Your assignment>
Pull out every line of the records below that contains the string "Theft", and copy each one unchanged.
[[ Exercise data, beginning ]]
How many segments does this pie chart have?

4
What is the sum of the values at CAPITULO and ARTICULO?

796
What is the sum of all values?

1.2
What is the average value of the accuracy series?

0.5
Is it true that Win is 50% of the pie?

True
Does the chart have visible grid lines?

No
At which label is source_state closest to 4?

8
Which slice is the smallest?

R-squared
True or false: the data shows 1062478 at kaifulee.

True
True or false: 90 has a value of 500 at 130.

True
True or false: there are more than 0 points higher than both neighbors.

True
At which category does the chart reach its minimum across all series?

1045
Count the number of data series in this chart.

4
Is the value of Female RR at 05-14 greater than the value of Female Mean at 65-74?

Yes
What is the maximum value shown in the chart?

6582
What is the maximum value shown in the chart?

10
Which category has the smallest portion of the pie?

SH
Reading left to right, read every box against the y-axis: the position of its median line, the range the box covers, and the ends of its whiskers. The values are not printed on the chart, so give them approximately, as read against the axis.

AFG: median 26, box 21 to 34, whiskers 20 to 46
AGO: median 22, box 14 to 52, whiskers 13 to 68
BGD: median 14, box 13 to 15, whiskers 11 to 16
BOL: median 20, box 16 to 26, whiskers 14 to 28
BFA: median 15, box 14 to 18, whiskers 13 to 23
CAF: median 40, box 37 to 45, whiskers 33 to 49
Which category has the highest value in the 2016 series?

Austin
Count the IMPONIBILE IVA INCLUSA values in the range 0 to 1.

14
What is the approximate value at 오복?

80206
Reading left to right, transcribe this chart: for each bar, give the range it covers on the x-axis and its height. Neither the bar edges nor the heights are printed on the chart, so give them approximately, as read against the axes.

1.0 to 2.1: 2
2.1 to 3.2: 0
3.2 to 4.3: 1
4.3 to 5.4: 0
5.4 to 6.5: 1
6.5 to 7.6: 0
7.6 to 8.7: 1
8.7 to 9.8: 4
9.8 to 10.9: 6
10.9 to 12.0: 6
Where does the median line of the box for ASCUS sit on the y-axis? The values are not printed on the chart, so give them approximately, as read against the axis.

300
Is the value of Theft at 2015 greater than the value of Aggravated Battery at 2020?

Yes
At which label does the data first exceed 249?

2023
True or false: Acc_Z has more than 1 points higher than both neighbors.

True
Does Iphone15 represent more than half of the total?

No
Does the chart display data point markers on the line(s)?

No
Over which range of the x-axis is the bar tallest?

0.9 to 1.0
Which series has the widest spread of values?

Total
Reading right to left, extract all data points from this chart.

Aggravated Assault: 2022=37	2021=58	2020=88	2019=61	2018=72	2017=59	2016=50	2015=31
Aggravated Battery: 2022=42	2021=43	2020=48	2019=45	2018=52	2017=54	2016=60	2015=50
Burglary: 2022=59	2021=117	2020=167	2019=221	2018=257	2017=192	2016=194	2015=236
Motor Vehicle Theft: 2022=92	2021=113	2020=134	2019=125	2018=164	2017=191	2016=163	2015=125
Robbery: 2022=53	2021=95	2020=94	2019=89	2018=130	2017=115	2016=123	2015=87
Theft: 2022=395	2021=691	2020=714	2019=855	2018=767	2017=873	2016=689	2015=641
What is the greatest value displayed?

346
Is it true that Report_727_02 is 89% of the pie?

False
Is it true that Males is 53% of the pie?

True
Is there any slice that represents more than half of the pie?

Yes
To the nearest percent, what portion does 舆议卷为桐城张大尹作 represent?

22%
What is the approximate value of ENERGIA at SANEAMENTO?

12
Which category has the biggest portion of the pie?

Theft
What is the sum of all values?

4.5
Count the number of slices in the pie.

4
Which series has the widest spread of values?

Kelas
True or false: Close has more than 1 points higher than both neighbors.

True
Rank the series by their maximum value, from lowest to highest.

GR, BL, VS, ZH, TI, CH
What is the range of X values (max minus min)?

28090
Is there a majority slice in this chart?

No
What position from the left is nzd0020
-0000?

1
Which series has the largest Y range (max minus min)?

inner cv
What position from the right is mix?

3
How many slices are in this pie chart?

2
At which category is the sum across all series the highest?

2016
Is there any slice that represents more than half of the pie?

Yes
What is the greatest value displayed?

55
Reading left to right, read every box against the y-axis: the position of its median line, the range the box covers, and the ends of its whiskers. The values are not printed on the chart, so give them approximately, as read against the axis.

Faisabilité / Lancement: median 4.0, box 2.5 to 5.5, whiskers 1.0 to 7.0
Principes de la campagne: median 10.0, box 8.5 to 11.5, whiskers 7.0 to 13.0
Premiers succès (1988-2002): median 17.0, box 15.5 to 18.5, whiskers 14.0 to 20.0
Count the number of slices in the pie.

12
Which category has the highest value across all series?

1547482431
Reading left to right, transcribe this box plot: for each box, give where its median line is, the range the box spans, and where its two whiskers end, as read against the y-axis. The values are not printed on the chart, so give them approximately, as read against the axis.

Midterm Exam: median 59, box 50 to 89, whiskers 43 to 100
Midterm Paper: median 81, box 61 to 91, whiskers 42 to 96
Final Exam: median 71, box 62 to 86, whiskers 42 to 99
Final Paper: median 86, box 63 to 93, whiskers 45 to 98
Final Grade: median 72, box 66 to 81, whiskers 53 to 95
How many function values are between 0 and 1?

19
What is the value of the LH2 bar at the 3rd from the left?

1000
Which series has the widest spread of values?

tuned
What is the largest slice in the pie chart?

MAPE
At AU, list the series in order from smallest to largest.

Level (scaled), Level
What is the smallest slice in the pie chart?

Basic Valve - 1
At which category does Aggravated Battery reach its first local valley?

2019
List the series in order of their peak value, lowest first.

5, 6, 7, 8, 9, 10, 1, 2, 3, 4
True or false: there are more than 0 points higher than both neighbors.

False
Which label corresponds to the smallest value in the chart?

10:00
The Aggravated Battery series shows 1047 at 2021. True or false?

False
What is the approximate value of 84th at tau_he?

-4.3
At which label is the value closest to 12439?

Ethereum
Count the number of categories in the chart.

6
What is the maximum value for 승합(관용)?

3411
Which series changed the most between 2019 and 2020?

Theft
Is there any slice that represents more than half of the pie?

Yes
[[ Exercise data, end ]]
Answer to this task>
Is the value of Theft at 2015 greater than the value of Aggravated Battery at 2020?
Motor Vehicle Theft: 2022=92	2021=113	2020=134	2019=125	2018=164	2017=191	2016=163	2015=125
Theft: 2022=395	2021=691	2020=714	2019=855	2018=767	2017=873	2016=689	2015=641
Theft
Theft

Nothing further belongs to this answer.